# Metriaclima OB Blueberry Zebra Slim



## BNoel21 (May 15, 2011)

These are one of my favorite mbuna and thought I would share a few pictures of mine with you. The pictures of the adults were taken with my older cheap camera and the juvies are taken with my new camera but through a bowfront tank. I can never get really good pics through a bowfront. My adults dies shortly after this spawn i'm growing out now. One of the females got impacted and couldn't lay her eggs. Then my male and two other females died from my stupidity. I did some fish moving around to different tanks one day and I put my remaining Blueberries in a 75g with a breeding group of Lab Hongis. Needles to say I woke the next morning and all my Blueberries were destroyed. Good thing I had this group of 13 fry i could grow out and to this day, knock on wood, I haven't lost any. Right now they are around 1.25-1.75". Hope you enjoy the pics.

Adult Dom Male

















Adult Female

















Juvies









































The blotches on these juvies just started coming in about a week and a half ago. Its amazing to watch them morph. The egg spots they are getting also are bright orange and bright yellow. Some of them have both yellow and orange egg spots right now. Really cool looking.


----------



## riverpaws (Dec 7, 2011)

Nice! :thumb: Thanks for sharing! I've always loved these too, have only ever had one which was in my very first tank.


----------



## Anthraxx8500 (Feb 11, 2011)

LOVE those fish. saw some at my local petco yesterday (labeled as assorted peacocks no less)


----------



## ChoxRox (Sep 8, 2011)

I am really not a fan of OB fish, but those egg spots are awesome on that male! :drooling:


----------



## BNoel21 (May 15, 2011)

I was also not a fan of OBs before, but tried a group out an fell in love with them


----------



## lilcountrygal (Dec 27, 2011)

Definitely one of my favorites!! Thanks for posting!

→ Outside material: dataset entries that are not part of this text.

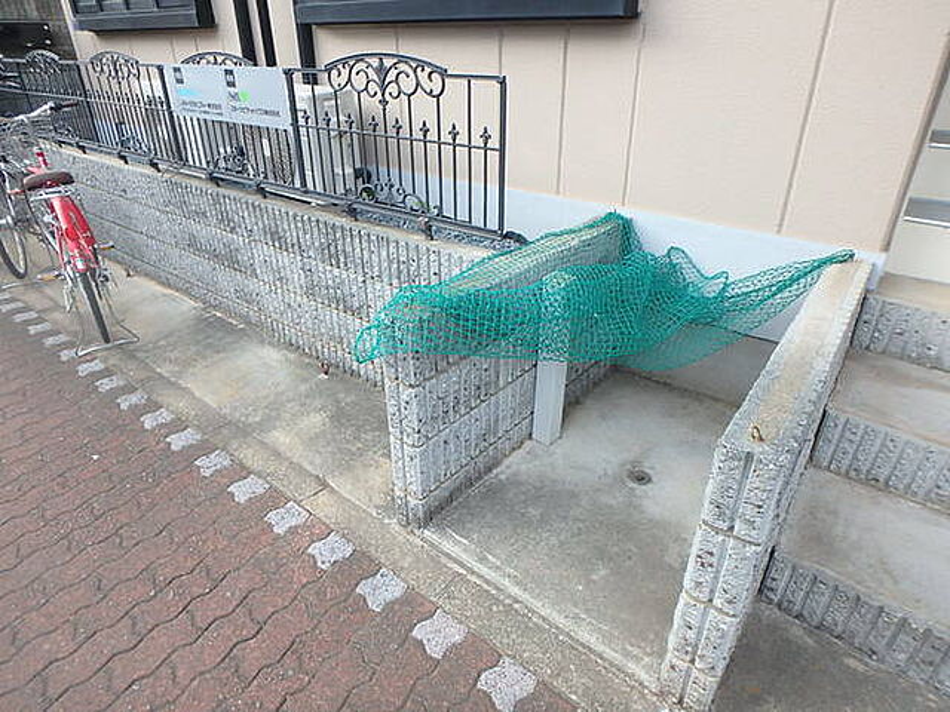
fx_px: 576
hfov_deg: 79.0
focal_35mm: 21
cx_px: 475
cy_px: 356
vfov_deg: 63.4
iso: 125
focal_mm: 3.7
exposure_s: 1/125
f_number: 3.5
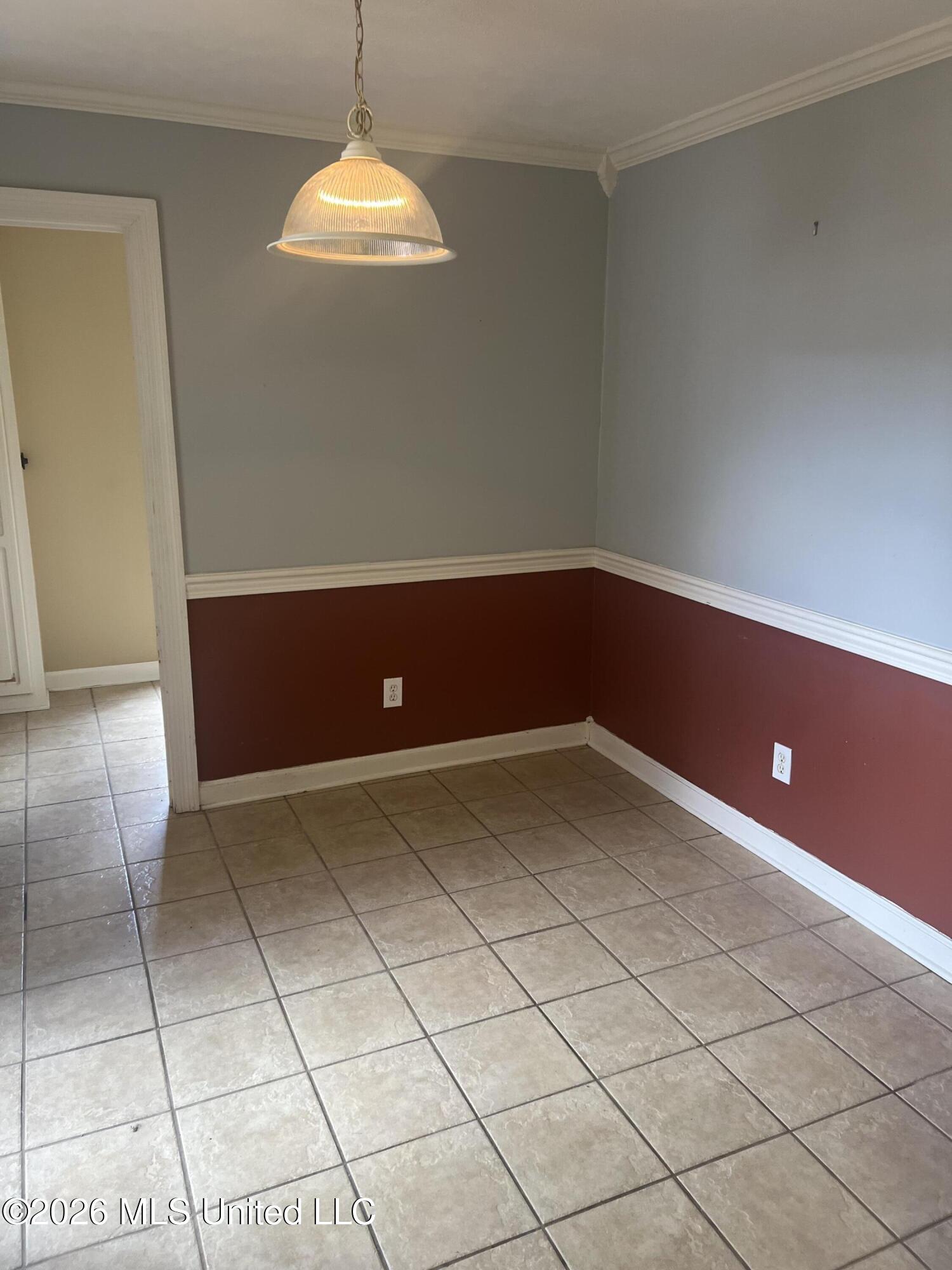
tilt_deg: -13.8
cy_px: 635
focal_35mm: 26
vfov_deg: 67.3
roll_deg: -1.2
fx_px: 953
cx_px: 476
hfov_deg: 53.1
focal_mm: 5.7
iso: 125
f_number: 1.5
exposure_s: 1/120
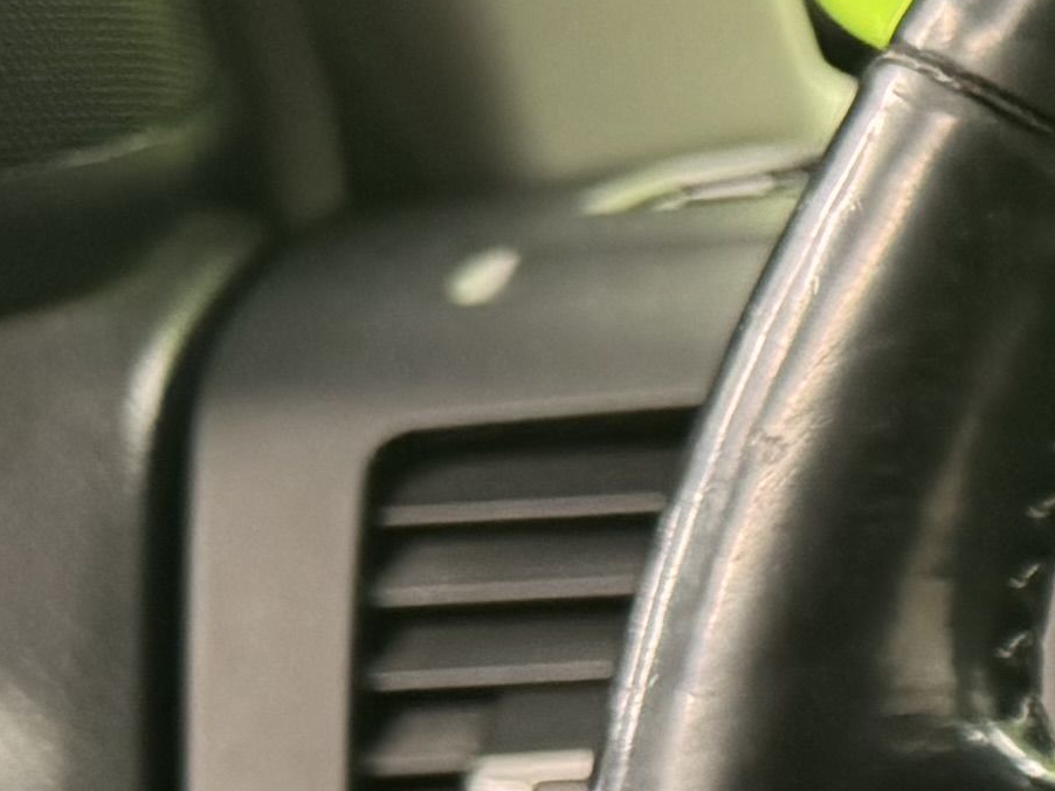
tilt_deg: -18.9
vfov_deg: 9.5
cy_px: 1161
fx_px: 4631
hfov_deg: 10.4
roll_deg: +1.4
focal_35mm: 152
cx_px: 2862
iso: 400
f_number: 1.78
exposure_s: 1/50
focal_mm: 6.76
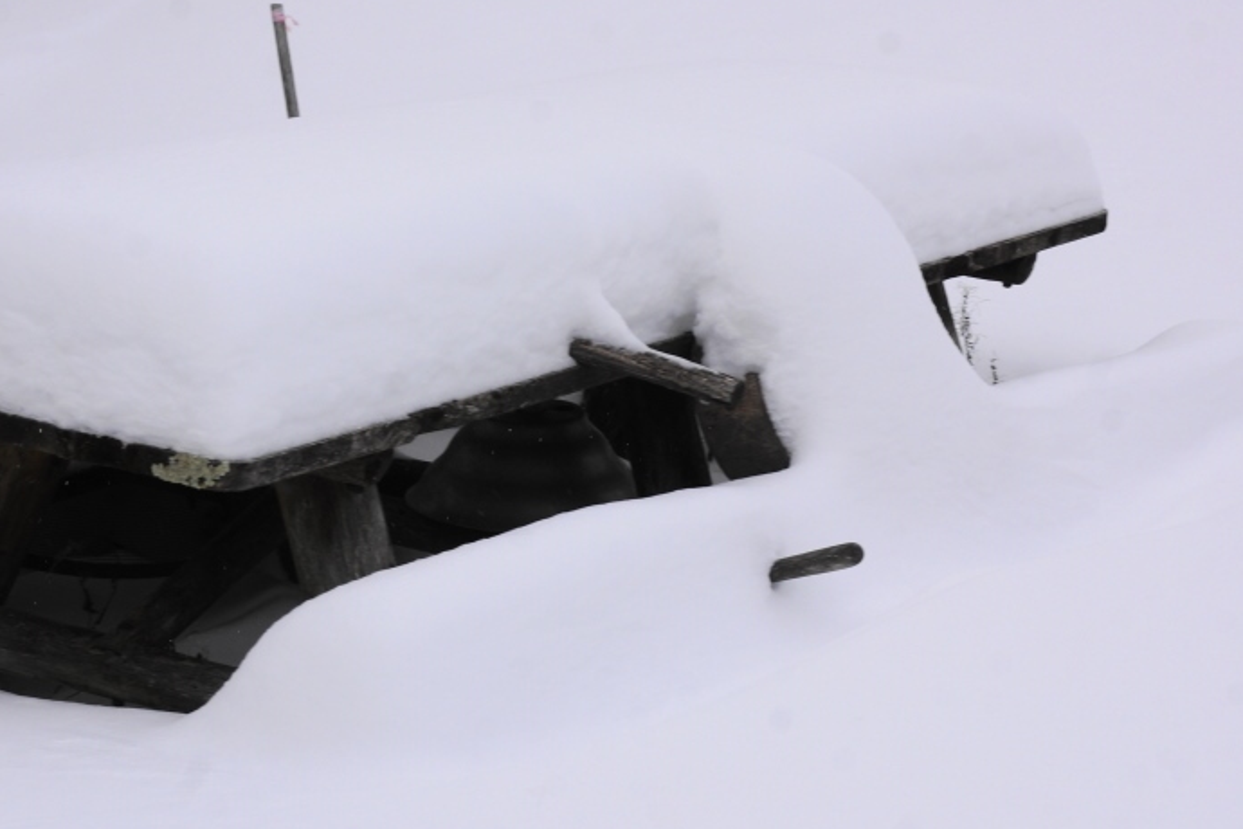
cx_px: 522
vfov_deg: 14.0
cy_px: 378
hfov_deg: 20.9
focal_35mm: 98
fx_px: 3374
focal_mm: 45
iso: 100
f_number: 11
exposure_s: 1/125
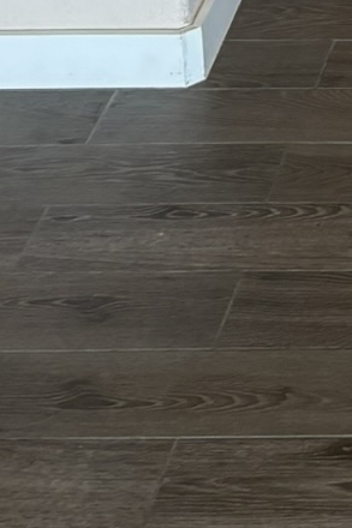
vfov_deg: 13.8
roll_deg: +1.1
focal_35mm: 126
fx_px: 1849
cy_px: -526
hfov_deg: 10.1
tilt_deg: -12.2
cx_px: 674
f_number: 1.6
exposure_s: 1/60
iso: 100
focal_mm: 5.96
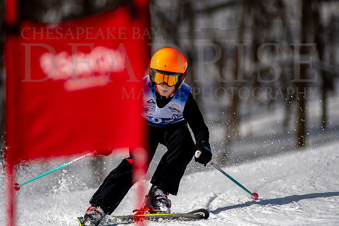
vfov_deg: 3.1
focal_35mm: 450
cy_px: 113
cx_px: 170
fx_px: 4238
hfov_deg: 4.6
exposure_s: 1/8000
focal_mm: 300
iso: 100
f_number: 2.8
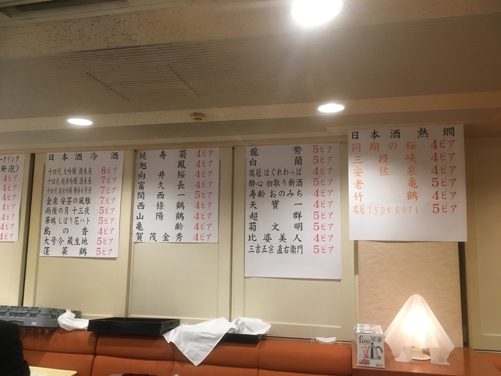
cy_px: 188
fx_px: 420
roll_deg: -1.2
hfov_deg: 61.7
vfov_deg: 48.2
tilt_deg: +7.1
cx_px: 250
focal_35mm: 29
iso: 80
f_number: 2.2
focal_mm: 4.15
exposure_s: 1/30
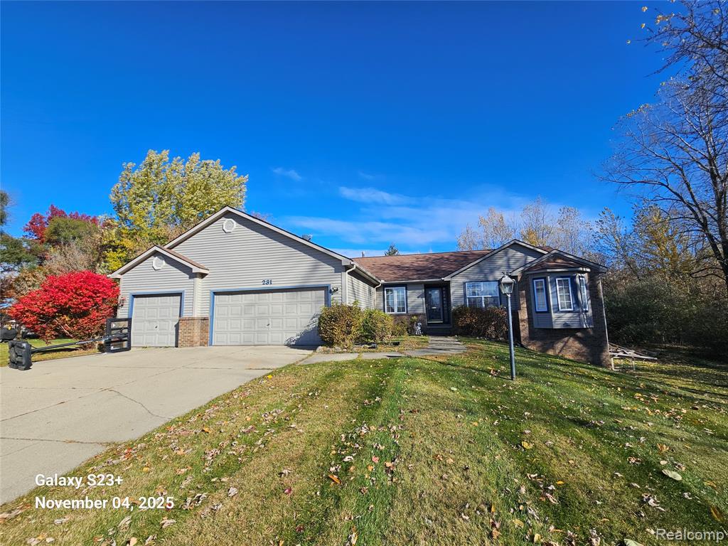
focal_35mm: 13
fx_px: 273
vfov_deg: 89.9
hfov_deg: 106.2
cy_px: 273
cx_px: 364
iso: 50
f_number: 2.2
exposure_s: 1/2371
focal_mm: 2.2
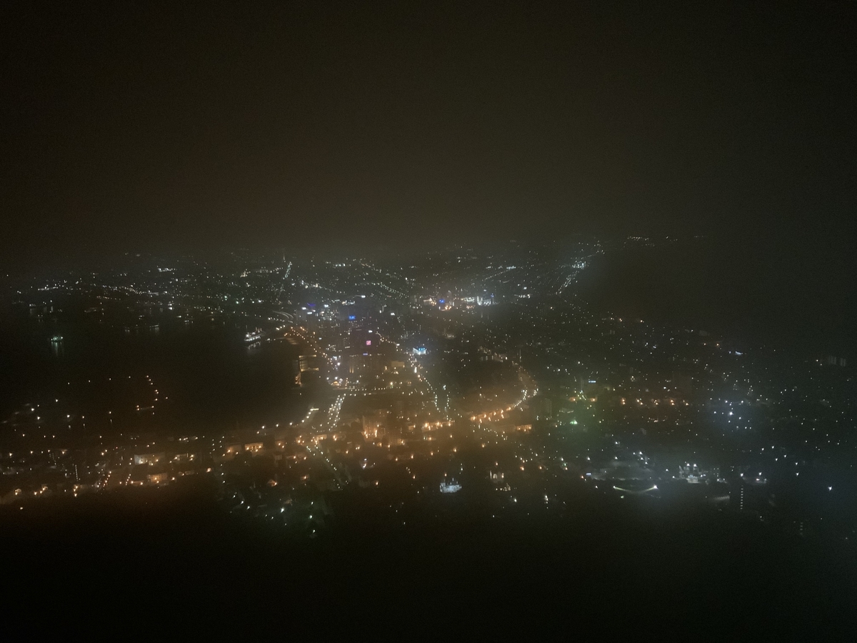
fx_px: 718
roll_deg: +2.4
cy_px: 322
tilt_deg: -8.1
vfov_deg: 48.2
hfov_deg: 61.7
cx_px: 428
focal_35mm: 29
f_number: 1.8
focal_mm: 3
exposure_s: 1/15
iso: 500
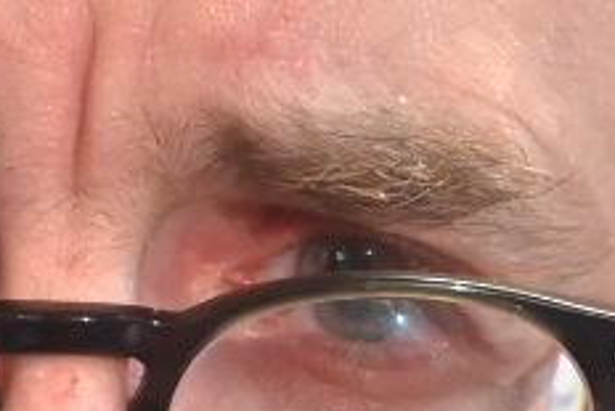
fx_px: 18512
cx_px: -32
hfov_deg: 1.9
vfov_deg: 1.3
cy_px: 329
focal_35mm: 1083
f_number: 2.8
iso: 2500
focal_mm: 155
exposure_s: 1/323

I didnt know they were all that different in colors? Adult male looks blue/white, adult female looks yellow/black? juvies look pinkish/blue.

Beautiful fish, nonetheless!


----------



## BNoel21 (May 15, 2011)

Yes the males are almost a purplish blue, like a blueberry. The females are peachy. And right now the juvies are a light blue color but you can tell the peachy color is coming in. Really cool to watch the change.


----------



## witamygreatdanes (Sep 2, 2012)

I just got one the other day! I'm not sure if "he" is a male or female, tho according to pix he should be a male. his skin is pinkish but his spots are blue and if he is out of the water the skin is more blue than pink, but in the water he looks more pink except for the blue spots... anyway, my question is he is moving gravel like an expert excavator, do all cichlids do this? Also he has NO egg spots on his tail fin. Why do they move gravel? I just love this fish and would love to get more too.  HE is in a tank right now that is a 47 bowfront with a shovel nose cat and an S. Fryeri/Electric Blue Ahli.


----------



## Storiwyr (Apr 24, 2012)

Unless the behavior is for different reasons, my dominant male Albino Socolofi moves rocks like a champ to make dens. He then tries to seduce his lady friends to follow him there.


----------



## witamygreatdanes (Sep 2, 2012)

oh, Ok!  Mine doesn't have any lady friends, but maybe he is optimistic.


----------



## brinkles (Jan 30, 2011)

As far as he's concerned, a lady could swim by at any moment...


----------